Figure 8 is for the metric blk.w.0sw. This figure shows the total number of blocks with 0 switches. That is, the figure shows the number of blocks where those HA algorithms agree with each other. We find the following patterns in this figure. First, for the hg19 data, the blocks with 0 switches are consistently around 30000 for DP1, 25000 for DP15, and 5000 for DP30, except when WhatsHap & WhatsHap.Filter is HA1 (see low bars). Second, for hg38, 6 HA algorithms’ block numbers are pretty consistent with around 20000 for DP1, 20000 for DP15, and 15000 for DP30. Third, the patterns for hg19 DP30 and hg38 DP1, DP15, and DP30’s numbers of blocks with 0 switches are similar. That is, 6 HA methods perform similarly when the DP level (i.e., DP30) is high, and the datasets have long reads (i.e., hg38 data).
WhatsHap has a much smaller number of blocks with 0 switches (sw = 0) and with sw (sw > 0) (Figs. 7 and 8). This is because it has a significantly larger average number of SNVs per block that cannot be checked due to different numbers of SNVs. In general, the number of SNV per block with switches is about 3 for hg19 and 4 for hg38. On average, for those blocks two HA methods disagree with each other, 1 to 2 switches are necessary per short block.

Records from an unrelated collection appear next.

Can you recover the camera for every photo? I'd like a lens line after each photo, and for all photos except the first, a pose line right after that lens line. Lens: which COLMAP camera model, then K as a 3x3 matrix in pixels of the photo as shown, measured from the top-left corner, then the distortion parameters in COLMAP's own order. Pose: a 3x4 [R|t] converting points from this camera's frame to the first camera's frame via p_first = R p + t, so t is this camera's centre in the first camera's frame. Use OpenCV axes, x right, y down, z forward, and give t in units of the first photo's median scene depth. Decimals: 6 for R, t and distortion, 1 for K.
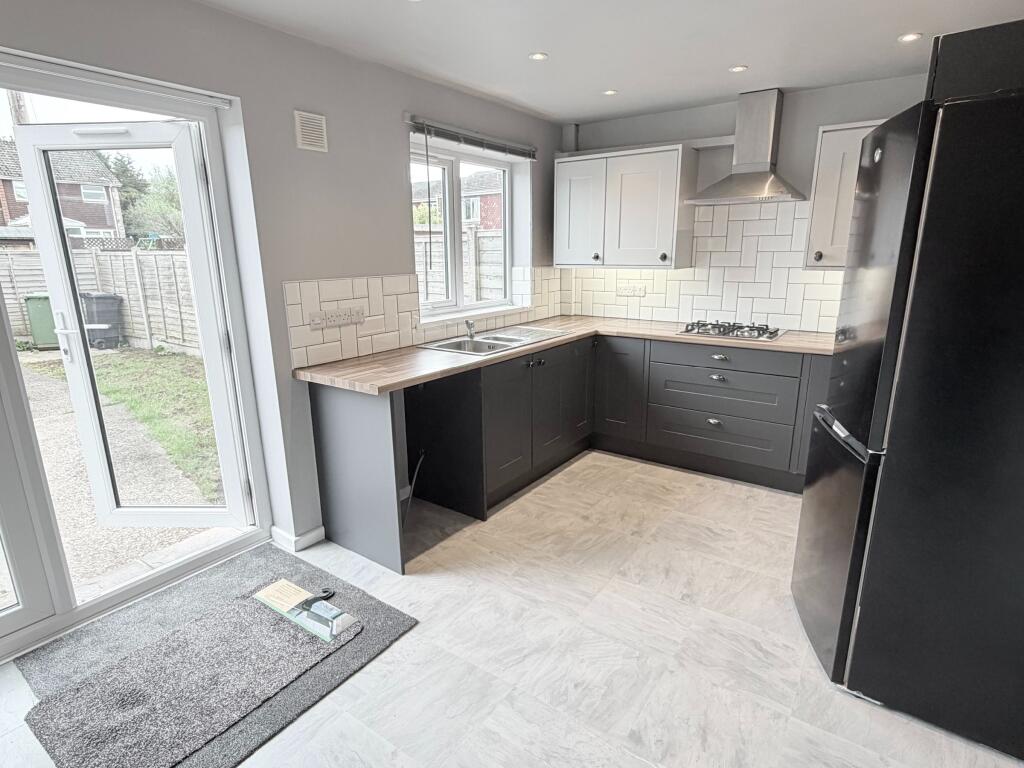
lens RADIAL K [[544.2, 0, 512.0], [0, 544.2, 384.0], [0, 0, 1]] dist [-0.000511, -0.000403]
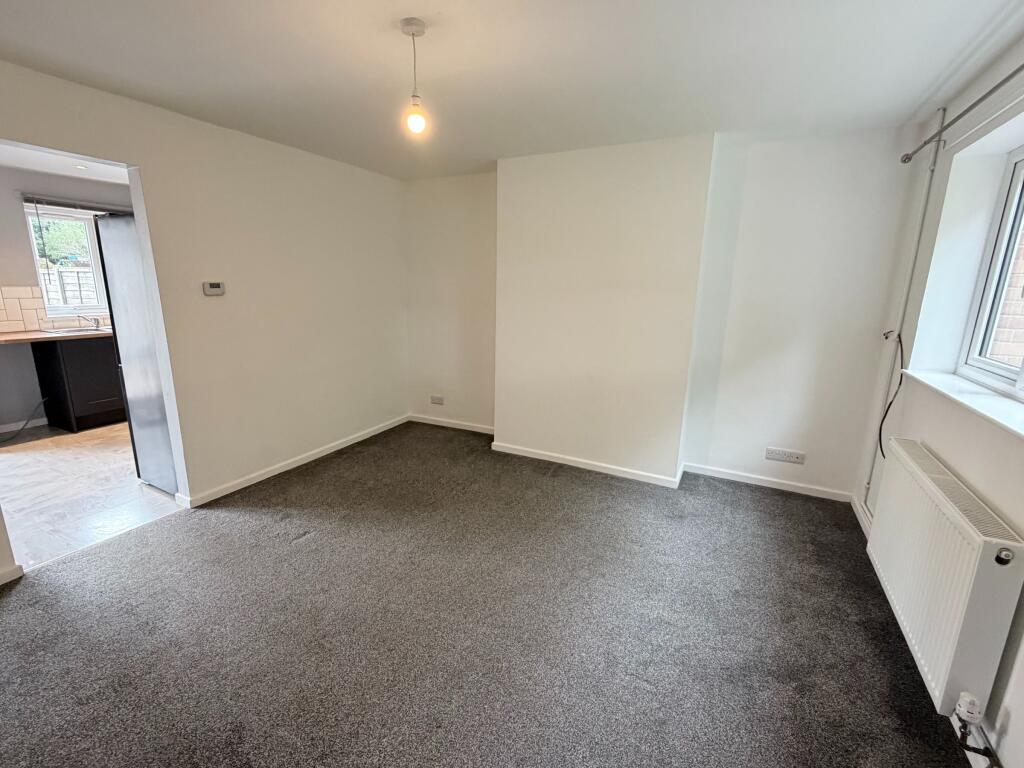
lens RADIAL K [[454.0, 0, 512.0], [0, 454.0, 384.0], [0, 0, 1]] dist [-0.000153, 0.000114]
pose [[0.989000, -0.003954, 0.147863, 1.328424], [0.006131, 0.999879, -0.014274, 0.157412], [-0.147789, 0.015024, 0.988905, -0.733848]]
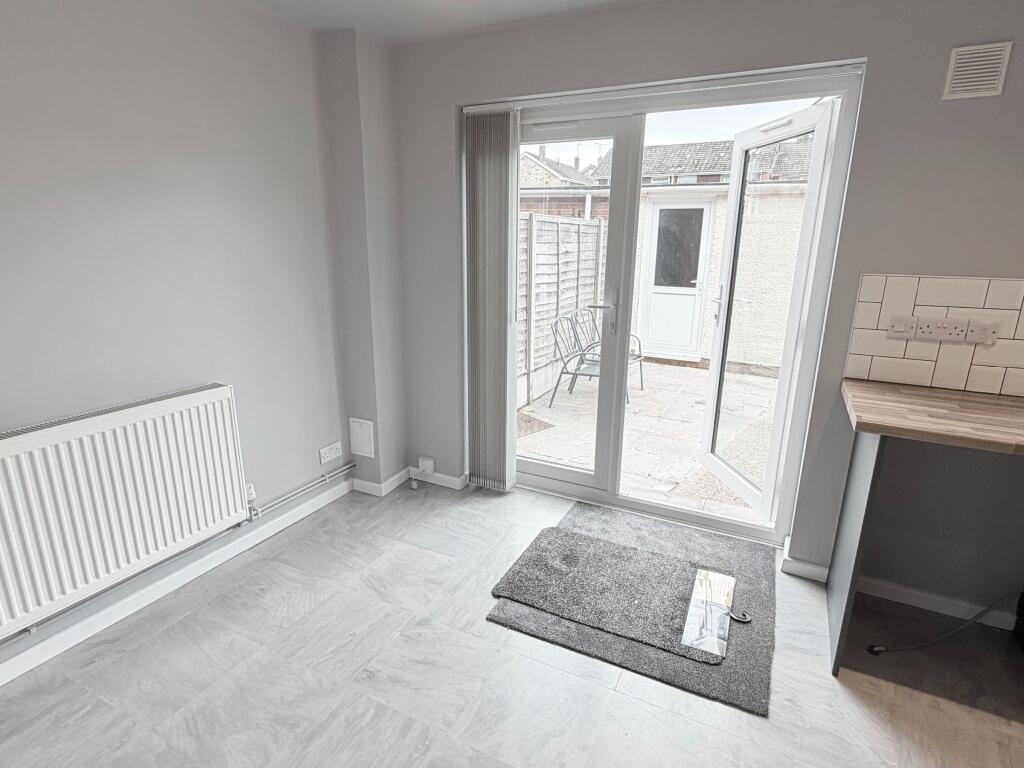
lens RADIAL K [[544.2, 0, 512.0], [0, 544.2, 384.0], [0, 0, 1]] dist [-0.000511, -0.000403]
pose [[0.142963, 0.266688, -0.953121, 0.346439], [-0.246691, 0.942221, 0.226635, -0.085975], [0.958491, 0.202726, 0.200492, 0.356252]]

Overall, HapCUT2, MixSIH, PEATH, and MAtCHap have relatively low disagreement percentages for both hg19 and hg38 datasets with different filtering levels. This conclusion can be made based on the pairwise comparison analyses of haplotype blocks, SNVs, and switch error rates. However, both SDhaP and WhatsHap result in much higher disagreement percentages with the other algorithms in the hg19 data. For hg38, WhatsHap has similar performance compared with HapCUT2, MixSIH, PEATH, and MAtCHap. SDhaP still performs differently.